■ DOCUMENT SEGMENT ■
Chapter 4 Labs
This directory contains executable labs that support Chapter 4 notes on distributed networking communication.
The labs adapt the chapter’s distributed communication ideas into small, standalone examples:
| Lab | Claim |
|---|---|
communication-overlap/ | Exposed communication, not total communication, controls step time. |
gradient-bucketing/ | Many small gradient transfers waste latency; fused buffers and reduced precision lower communication cost. |
nixl-tier-handoff/ | Disaggregated inference should move selected KV blocks through packed point-to-point transfers, not CPU-staged block loops. |
topology-aware-bandwidth/ | Rank placement and link topology determine exposed communication cost. |
dataparallel-vs-ddp/ | DataParallel creates host orchestration and primary-device fan-in overhead. |
communicator-lifecycle/ | Reusing communicators avoids repeated setup on the training path. |
pipeline-tensor-parallel/ | 1F1B scheduling and communication overlap reduce pipeline bubbles. |
symmetric-memory-nvshmem/ | Persistent symmetric buffers avoid repeated registration and rendezvous overhead. |
gpu-communication-reference/ | Real CUDA/NCCL reference scripts for DDP overlap and all-reduce bucket sweeps. |
Run a lab from its directory:
python compare.pyThese labs are intentionally CPU-portable. They model the scheduling and data-movement shape of NCCL/NIXL examples without requiring a multi-GPU torchrun environment.
gpu-communication-reference/ is the exception. It is included so the same chapter has code that can be run unchanged on a real multi-GPU host.

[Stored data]

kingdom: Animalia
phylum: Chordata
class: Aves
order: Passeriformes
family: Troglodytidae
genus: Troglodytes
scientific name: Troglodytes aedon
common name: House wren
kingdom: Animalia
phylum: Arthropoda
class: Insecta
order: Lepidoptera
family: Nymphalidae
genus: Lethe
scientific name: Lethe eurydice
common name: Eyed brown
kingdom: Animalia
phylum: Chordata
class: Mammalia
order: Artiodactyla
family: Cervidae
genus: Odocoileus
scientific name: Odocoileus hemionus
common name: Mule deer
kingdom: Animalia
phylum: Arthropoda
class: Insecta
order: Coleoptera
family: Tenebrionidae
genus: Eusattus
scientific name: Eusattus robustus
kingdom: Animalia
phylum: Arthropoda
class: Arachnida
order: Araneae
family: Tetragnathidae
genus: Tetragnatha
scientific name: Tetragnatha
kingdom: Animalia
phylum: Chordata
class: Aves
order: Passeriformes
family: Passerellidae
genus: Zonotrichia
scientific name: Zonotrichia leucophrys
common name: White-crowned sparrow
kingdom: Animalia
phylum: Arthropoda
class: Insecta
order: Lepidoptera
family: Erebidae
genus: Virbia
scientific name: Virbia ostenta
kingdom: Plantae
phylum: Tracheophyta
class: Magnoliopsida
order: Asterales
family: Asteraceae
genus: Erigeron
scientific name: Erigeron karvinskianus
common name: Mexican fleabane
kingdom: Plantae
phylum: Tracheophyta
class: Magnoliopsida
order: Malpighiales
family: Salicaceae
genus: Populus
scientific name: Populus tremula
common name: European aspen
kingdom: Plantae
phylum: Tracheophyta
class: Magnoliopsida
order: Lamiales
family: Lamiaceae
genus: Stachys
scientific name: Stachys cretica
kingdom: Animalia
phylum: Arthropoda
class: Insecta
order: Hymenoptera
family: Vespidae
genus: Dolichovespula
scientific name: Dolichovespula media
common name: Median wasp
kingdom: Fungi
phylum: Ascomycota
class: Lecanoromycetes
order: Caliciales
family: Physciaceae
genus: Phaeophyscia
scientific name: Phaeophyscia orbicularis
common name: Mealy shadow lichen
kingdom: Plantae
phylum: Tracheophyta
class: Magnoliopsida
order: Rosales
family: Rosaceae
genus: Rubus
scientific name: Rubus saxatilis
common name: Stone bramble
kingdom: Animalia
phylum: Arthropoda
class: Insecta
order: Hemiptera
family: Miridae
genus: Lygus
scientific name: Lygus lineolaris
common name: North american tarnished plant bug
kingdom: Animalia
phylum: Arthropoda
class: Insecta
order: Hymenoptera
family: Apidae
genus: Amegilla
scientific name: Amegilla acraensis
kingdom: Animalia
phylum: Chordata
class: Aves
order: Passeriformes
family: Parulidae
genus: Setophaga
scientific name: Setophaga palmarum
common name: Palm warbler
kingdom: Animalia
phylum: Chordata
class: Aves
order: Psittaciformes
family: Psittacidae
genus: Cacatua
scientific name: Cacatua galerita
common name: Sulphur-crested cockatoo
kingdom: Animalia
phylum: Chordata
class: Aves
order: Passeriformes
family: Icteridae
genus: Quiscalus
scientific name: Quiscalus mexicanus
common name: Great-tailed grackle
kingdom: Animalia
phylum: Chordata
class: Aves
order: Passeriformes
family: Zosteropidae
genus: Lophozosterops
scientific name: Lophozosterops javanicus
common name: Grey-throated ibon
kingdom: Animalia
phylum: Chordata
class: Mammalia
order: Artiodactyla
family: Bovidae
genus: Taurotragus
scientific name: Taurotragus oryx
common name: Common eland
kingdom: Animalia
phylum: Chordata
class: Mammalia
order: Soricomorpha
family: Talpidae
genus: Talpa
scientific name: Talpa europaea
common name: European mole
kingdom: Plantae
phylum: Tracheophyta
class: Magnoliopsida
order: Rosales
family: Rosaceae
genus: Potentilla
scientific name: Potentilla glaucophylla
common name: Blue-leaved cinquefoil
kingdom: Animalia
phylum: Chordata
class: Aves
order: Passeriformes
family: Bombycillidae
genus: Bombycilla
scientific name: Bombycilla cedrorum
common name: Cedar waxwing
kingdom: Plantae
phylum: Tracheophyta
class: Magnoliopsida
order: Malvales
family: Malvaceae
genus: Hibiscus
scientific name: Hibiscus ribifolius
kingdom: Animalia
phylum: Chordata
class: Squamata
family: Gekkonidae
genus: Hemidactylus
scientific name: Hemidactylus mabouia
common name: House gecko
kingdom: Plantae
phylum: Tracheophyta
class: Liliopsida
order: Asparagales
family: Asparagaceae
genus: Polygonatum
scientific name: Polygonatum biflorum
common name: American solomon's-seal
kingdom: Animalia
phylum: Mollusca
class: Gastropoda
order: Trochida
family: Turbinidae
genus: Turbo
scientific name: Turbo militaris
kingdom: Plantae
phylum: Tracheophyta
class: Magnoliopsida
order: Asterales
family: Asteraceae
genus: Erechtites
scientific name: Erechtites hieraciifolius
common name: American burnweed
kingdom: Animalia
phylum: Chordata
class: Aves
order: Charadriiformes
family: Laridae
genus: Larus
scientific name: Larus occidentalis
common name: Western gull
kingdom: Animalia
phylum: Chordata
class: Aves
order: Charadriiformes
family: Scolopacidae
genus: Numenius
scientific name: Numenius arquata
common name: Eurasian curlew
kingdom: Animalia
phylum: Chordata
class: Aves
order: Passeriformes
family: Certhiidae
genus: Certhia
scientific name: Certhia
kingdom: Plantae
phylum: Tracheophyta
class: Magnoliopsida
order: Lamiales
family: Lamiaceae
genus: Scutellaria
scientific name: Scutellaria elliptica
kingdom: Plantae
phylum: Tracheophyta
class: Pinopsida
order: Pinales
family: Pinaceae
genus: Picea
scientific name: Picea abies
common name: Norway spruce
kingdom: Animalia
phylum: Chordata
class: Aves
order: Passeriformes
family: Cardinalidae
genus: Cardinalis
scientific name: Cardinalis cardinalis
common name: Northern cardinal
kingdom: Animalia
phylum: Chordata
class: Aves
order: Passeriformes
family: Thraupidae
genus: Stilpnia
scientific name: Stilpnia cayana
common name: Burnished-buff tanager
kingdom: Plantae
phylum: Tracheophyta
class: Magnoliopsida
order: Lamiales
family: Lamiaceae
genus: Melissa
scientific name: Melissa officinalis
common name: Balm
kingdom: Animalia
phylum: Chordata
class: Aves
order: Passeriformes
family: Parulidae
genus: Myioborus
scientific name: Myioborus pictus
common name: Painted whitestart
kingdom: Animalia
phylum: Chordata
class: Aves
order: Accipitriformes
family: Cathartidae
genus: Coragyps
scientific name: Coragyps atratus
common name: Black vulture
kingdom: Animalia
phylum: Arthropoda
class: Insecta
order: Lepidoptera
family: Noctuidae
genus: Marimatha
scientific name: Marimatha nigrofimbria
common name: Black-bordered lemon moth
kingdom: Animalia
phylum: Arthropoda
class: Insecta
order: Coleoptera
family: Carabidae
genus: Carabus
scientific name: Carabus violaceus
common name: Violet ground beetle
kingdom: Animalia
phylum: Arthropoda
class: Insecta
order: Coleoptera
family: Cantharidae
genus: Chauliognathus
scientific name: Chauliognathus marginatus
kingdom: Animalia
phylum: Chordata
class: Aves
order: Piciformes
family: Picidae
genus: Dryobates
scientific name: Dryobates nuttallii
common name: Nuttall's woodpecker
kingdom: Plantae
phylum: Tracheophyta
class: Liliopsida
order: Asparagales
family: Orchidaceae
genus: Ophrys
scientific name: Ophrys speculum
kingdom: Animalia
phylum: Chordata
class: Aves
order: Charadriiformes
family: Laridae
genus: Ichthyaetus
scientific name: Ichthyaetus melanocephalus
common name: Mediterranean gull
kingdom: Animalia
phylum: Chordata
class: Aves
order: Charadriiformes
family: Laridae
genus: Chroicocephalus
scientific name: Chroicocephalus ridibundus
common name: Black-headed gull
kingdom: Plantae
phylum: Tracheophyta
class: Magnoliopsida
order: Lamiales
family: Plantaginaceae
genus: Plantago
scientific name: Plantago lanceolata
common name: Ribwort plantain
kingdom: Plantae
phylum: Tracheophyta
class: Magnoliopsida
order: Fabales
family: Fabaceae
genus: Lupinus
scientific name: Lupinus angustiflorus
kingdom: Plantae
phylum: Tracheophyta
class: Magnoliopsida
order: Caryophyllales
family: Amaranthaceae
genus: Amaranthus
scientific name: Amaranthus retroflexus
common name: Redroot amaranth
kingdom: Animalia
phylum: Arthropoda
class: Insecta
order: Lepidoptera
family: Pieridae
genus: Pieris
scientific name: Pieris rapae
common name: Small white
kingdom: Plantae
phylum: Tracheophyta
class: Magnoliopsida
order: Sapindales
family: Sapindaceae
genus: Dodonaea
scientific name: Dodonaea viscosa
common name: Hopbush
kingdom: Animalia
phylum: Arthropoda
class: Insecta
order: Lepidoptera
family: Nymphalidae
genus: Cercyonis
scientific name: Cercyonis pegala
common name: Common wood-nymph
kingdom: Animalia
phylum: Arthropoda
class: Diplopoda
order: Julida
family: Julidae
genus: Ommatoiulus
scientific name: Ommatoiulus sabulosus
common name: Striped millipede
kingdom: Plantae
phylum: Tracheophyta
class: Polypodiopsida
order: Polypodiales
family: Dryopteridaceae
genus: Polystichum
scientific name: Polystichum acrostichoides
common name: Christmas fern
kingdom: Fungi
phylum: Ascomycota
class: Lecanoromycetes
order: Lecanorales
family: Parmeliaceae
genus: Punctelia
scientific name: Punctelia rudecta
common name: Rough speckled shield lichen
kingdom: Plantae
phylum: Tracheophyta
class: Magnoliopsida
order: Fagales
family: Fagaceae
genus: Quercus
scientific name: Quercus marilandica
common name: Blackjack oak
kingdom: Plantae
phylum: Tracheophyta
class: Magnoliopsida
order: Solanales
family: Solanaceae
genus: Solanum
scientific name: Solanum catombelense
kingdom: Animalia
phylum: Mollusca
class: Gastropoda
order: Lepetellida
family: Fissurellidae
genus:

■ REQUIRED WORK ■
Decide whether each statement below agrees with the Chapter 4 labs overview above. Answer yes or no for each, and quote the deciding words of the overview exactly.
(a) The labs need a multi-GPU torchrun environment in order to run.
(b) The gpu-communication-reference/ lab has code that can be run unchanged on a real multi-GPU host.
(c) The communicator-lifecycle/ lab claims that reusing communicators avoids repeated setup on the training path.

■ EXERCISE ANSWER ■
(a) No: "without requiring a multi-GPU torchrun environment"
(b) Yes: "It is included so the same chapter has code that can be run unchanged on a real multi-GPU host."
(c) Yes: "Reusing communicators avoids repeated setup on the training path."